Да у меня жена и правда ангел! Я ещё не сказал, что у меня голова раскалывается, а она уже за таблеткой побежала. Провожаю взглядом шуструю кроху и силюсь вспомнить её имя. Потираю плечо — иголки царапаются. Взгляд мой падает на ёлочную игрушку. Вдох застревает в груди. Мы все не красавцы в отражении новогодних украшений, но я просто чудовище.
— Мать моя женщина! — хриплю, касаясь лица и вновь вздрагивая от боли.
— Чего так высокопарно? — старушенция отвлекается от ботоксных лиц на экране. — Можно просто мама Шура.
Сколько же мне лет, если я её сын? Некрасиво спрашивать у женщины возраст, но я с бодуна похоже нашёл ещё более непростительный вариант:
— Мама… Шура… А ты меня во сколько понесла?
— Ты что, правда ничего не помнишь? — качает она головой.
— Этот момент точно нет, — оправдываюсь и вновь залипаю на своё отражение в ёлочной игрушке. Буро-малиновое месиво с огромным носом и заплывшими глазками. — А что с моим лицом?
Входит девушка, садится возле меня на пушистый ковёр и протягивает стакан и таблетку.
— Выпей, пожалуйста.
Таблетка с трудом проваливается в иссохшее горло. Опустошаю стакан и утираю рукой рот.
— Трындец!
— Да?
— Э… Я просто так сказал. Тебя как зовут-то?
— Кира…
Раздаётся плач младенца, и Кира срывается с места. У нас ещё и дети есть. Обессиленно падаю на подушку. Потолок плывёт перед глазами, пение Баскова смешивается с плачем моего ребёнка. Очередное неприятное открытие. Баскова помню, а малыша своего — нет.
— Кира, — кричит маманя. — Неси сюда Булочку. Это ведь её первый Новый год.
Стыдно-то как. Нажрался, что семьи своей не помню. Входит Кира, качая малыша в розовой пижаме. Флисовые заячьи уши свисают с руки Киры.
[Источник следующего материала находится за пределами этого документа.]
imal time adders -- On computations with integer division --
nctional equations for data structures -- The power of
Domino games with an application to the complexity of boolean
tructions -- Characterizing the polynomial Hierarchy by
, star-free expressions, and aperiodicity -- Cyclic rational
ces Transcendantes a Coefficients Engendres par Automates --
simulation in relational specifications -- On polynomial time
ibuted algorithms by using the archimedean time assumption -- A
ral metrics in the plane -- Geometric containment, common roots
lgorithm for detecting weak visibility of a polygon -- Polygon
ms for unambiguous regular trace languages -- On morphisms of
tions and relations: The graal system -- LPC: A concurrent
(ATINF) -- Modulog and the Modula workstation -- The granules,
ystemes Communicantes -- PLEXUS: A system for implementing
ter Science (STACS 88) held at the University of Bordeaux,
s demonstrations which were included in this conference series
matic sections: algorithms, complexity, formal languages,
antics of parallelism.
— Сколько нашей дочери? — спрашиваю слабым голосом.
Кира замирает, с удивлением глядя на меня.
— Ну не помню я ничего! — в очередной раз приходится оправдываться.
— Три месяца, — вздыхает Кира. — Хочешь на неё взглянуть?
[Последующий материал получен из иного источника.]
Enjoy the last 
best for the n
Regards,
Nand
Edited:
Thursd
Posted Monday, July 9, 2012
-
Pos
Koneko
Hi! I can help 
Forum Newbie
— Давай, может вспомню что, — приподнимаюсь на локте.
Кира вновь садится рядом. Девуля на её руках отчаянно насасывает соску. Голубые глаза-пуговицы смотрят на меня с хитрым прищуром. Не боится меня. Скорее, смотрит с любопытством.
— Она голодная, что ли?
— Да, сейчас буду кормить. Нравится Булочка? — Кира смотрит на меня с такой нежностью, что я бы их сейчас обеих расцеловал.
— Нравится! Давай корми дочу!
Кира смущается и просит меня:
— Только ты отвернись.
— Здрасьте приехали!
Кира садится в кресло и пытается развернуться, чтобы я не увидел, как она кормит. Что за детский сад? Обвожу глазами комнату в поисках семейных фотографий, но на полке, рядом с телевизором, стоит только портрет Булочки. Правда моя внешность многое объясняет. Такую рожу только в отделении полиции вывешивать. На доске «Внимание, розыск». Мне кажется я впервые в этой комнате. Иначе давно затеял бы здесь ремонт. По одной стене дешёвые обои начали отклеиваться на стыках, люстра горит наполовину, занавески чистенькие, но фасон наверняка ещё с Шуриной молодости. На подоконнике цветы в горшках и клетка с рыжим хомяком. Скачет у решётки как заведённый. То ли просится на руки, то ли пляшет под Баскова. Бедненько, но весело.
— Может пошамаешь чего, болезный? — маманя, дождавшись рекламы, встаёт из-за стола.
— От одной мысли о еде плохо, — подавляю приступ тошноты.
— Сейчас я тебе такую напитку соображу, лучше всяких порошков действует! — заговорщицки подмигивает маманя и, держась за поясницу, топает мимо меня. — Чуть спину не сорвала из-за тебя.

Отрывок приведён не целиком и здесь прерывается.